Data size terminology
Small data (
n and d
In a data table, n = number of samples (rows) and d = number of features (columns).
Curse of dimensionality
As dimensionality (d) increases, learning becomes harder and more data may be needed; distance metrics become less meaningful.
Exploratory Data Analysis (EDA)
Getting an overall sense of the dataset via summary statistics and visualizations before modeling.
Summary statistics
Metrics such as distinct values, max, min, mean, median, variance, and skewness.
Skewness
A measure of asymmetry in the distribution of a variable.
Outliers
Extreme values that may be errors or rare events; detectable via boxplots, Z-scores, and IQR.
Missing values
Absent data due to sensor failure or missing user input; represented as NaN/NULL/empty.
Missingness MCAR
Missing Completely At Random — no relation to any other variable.
Missingness MAR
Missing At Random — missingness related to observed variables.
Missingness MNAR
Missing Not At Random — missingness related to the value itself.

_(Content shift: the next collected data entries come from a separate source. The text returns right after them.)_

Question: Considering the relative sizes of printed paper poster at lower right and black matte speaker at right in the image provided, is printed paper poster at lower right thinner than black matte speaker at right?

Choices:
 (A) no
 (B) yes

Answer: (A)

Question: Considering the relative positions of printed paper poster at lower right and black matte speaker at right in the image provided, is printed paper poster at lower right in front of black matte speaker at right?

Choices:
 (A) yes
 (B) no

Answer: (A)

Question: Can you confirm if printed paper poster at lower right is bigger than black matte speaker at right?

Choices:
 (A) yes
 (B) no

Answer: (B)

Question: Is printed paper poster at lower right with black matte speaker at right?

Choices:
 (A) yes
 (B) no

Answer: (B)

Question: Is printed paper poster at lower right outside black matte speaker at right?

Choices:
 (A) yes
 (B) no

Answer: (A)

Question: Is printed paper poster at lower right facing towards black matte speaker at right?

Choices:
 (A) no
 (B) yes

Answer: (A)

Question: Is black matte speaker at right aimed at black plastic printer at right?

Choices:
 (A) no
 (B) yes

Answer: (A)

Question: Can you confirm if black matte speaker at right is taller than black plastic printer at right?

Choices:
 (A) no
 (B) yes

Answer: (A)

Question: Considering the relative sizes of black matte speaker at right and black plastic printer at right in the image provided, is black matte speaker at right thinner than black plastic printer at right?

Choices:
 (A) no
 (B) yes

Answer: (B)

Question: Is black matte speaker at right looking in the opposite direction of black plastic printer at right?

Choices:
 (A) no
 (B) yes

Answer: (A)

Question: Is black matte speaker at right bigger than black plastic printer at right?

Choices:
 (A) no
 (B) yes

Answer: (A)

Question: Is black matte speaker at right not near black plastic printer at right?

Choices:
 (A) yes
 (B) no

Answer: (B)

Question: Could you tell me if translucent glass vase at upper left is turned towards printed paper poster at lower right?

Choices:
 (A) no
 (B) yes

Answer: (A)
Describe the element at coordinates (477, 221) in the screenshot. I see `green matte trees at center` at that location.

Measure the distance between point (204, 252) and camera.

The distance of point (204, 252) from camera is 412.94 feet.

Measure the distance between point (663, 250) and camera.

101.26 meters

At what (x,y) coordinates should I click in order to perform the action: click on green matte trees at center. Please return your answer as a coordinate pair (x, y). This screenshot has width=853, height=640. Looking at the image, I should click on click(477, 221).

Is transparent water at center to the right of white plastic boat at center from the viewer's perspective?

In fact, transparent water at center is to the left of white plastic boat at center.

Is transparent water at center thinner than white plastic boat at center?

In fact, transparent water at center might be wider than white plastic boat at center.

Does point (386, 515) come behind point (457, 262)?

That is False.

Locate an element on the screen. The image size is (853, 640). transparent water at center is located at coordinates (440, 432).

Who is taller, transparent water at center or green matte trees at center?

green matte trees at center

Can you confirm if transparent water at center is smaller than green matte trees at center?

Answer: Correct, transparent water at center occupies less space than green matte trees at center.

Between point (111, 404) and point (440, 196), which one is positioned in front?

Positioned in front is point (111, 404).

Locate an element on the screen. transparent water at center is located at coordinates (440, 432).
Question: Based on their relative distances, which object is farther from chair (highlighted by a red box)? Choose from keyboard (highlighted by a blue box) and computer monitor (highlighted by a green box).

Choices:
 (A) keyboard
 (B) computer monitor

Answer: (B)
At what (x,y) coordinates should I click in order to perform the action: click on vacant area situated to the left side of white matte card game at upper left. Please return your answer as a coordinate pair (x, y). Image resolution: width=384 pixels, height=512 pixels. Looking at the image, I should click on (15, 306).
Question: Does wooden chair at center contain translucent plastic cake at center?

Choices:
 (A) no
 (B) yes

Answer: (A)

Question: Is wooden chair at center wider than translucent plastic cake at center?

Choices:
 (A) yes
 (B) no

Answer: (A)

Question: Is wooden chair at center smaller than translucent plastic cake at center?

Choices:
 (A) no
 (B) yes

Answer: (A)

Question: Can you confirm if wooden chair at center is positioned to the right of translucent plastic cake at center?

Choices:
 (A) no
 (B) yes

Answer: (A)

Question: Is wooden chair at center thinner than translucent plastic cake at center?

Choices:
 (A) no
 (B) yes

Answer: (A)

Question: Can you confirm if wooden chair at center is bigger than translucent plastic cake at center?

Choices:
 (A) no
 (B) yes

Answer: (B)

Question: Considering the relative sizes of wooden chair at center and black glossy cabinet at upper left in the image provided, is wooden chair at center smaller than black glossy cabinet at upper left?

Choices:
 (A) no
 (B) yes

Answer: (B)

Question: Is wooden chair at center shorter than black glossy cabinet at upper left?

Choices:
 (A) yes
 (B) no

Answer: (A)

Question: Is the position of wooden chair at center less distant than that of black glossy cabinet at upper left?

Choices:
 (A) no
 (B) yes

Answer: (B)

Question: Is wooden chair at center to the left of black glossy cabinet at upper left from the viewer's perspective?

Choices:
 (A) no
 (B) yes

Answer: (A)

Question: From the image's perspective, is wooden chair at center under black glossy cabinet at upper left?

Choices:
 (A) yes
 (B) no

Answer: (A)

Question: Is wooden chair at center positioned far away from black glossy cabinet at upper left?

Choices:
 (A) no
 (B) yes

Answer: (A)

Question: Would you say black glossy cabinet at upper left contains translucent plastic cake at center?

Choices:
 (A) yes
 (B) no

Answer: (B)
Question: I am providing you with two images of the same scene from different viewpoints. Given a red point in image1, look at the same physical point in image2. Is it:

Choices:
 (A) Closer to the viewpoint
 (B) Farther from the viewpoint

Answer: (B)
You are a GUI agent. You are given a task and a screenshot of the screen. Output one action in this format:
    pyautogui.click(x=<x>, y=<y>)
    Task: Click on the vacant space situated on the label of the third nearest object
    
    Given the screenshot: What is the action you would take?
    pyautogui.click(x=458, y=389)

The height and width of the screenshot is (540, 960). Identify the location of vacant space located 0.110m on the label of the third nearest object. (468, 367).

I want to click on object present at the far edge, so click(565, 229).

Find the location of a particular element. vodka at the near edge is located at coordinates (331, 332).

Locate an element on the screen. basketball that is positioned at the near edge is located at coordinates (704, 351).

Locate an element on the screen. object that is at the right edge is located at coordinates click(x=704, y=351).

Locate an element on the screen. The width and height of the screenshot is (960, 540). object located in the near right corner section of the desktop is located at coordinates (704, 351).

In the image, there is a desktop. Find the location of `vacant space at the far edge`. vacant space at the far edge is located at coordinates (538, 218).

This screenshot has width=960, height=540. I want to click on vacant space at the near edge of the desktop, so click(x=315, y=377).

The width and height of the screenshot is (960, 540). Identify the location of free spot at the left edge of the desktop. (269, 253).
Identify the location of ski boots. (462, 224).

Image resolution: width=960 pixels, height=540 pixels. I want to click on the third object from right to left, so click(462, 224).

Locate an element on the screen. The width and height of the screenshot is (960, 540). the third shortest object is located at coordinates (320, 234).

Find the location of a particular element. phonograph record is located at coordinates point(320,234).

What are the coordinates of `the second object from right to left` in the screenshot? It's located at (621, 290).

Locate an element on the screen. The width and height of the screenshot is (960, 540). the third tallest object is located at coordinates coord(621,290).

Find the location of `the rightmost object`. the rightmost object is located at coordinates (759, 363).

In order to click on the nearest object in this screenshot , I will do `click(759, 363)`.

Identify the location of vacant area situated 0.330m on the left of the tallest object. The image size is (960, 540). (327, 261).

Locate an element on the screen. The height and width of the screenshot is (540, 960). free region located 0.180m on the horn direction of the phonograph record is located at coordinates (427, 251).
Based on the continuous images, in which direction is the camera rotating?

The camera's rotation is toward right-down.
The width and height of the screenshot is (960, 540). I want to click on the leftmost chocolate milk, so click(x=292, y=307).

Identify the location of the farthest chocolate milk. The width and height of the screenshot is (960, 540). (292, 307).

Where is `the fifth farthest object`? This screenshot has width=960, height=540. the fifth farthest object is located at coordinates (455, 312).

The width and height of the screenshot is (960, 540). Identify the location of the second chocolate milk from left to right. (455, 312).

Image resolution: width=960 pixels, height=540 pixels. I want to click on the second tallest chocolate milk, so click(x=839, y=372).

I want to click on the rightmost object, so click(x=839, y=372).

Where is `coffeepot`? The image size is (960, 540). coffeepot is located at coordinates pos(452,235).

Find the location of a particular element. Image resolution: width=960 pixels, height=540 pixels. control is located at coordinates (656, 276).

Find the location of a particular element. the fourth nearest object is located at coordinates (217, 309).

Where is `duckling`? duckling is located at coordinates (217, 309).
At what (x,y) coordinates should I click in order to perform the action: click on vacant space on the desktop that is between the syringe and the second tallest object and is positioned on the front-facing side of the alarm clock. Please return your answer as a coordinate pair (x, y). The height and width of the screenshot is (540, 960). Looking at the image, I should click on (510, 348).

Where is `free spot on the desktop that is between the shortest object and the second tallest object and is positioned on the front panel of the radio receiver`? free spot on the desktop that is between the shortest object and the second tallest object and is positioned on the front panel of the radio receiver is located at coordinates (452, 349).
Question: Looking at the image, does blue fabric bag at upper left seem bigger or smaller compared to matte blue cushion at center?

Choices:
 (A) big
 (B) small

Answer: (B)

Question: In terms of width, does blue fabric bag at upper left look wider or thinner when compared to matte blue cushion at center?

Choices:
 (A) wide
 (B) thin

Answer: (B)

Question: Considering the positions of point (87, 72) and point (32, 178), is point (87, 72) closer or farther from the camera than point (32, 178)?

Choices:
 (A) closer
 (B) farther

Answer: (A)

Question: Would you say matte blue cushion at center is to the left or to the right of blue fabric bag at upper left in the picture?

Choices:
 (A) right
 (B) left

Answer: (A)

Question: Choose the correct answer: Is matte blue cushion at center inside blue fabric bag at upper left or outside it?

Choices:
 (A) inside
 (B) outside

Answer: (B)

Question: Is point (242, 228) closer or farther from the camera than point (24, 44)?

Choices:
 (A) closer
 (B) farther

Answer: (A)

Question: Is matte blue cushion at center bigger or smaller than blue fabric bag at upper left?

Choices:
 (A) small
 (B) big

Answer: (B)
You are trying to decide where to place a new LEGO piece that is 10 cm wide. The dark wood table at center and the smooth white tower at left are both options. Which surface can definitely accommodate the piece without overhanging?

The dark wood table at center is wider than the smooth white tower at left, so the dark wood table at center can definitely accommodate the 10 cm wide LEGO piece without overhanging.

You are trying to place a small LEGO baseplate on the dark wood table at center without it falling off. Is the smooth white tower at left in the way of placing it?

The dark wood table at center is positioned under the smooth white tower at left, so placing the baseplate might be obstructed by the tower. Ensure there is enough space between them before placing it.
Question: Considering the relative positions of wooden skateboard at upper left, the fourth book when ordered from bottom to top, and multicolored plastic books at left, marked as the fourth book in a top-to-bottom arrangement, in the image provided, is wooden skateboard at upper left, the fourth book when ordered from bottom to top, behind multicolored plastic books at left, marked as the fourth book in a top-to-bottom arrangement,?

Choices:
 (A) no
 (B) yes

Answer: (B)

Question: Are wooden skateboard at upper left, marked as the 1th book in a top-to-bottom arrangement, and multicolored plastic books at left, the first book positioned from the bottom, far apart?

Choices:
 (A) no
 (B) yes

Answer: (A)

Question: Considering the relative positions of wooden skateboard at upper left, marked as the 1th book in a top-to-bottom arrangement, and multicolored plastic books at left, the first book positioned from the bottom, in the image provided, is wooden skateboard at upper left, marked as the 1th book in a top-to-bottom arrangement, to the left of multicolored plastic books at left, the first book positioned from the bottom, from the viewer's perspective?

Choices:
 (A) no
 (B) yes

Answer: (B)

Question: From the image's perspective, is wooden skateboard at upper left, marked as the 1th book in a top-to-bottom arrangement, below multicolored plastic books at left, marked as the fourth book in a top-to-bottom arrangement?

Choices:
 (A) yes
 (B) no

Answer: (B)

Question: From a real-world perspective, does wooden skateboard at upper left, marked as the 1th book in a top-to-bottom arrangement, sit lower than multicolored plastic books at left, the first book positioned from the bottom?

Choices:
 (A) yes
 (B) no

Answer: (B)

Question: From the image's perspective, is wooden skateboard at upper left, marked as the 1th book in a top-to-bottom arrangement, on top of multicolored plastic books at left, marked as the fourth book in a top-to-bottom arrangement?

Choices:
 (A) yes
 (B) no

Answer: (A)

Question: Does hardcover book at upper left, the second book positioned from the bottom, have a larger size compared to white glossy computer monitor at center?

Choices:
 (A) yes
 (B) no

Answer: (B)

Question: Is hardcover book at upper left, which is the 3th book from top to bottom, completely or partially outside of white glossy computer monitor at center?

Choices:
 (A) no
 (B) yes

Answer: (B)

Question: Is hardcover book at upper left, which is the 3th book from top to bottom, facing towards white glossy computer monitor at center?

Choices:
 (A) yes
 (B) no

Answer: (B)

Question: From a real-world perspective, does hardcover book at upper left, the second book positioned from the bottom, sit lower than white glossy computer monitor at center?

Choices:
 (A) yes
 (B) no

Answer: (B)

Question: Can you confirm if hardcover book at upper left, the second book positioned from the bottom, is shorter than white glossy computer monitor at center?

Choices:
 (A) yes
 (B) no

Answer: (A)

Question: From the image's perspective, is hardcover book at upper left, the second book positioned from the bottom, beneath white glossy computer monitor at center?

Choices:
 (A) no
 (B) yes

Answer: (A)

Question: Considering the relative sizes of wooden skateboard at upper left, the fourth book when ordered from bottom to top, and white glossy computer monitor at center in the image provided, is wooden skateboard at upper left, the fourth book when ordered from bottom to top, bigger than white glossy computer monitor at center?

Handling missing data: Deletion
Row deletion (drop the whole sample) or column deletion (drop the feature) when appropriate.
Imputation
Filling in missing values; simple (mean/median/mode) or advanced (KNN or model-based).
Indicator feature
Add a binary column indicating whether a value was imputed.
KNN imputation
Filling missing values using the values from the k nearest neighbors with known data.
Outlier detection: Boxplots
Boxplots help visualize distribution and identify potential outliers.
Z-score
Standardized value (z = (x - μ)/σ); |z| > 3 often indicates an outlier.
IQR
Interquartile Range; outliers are values outside [Q1 - 1.5IQR, Q3 + 1.5IQR].
Feature scaling
Putting all features on similar scales; important for distance-based algorithms like k-NN, SVM, and neural networks.
Duplicates and consistency
Detect exact duplicates and near duplicates; ensure consistent formats across data.
Data validation
Automated checks for data integrity (range, type, referential integrity, business rules).
Referential integrity
Foreign keys must exist in the parent table (e.g., DepartmentID in Employees must exist in Departments).
Feature engineering
Creating new features from existing data (ratios, aggregations, polynomial features, date/time features, text features) to boost performance.
Text preprocessing
Tokenization, lowercasing, stop-word removal, stemming/lemmatization; vectorization (e.g., TF‑IDF).
Image preprocessing
Resizing, normalization, data augmentation (rotate, flip, crop), color space conversion.
Data splitting strategies
Random split (train/validation/test), stratified split for class balance, time-based split for time series, cross-validation.
Data ethics & privacy
Consent, GDPR/CCPA, handling PII, bias, anonymization; concerns like facial recognition bias and privacy.
Shuffling before split
Always shuffle data before creating train/validation/test partitions.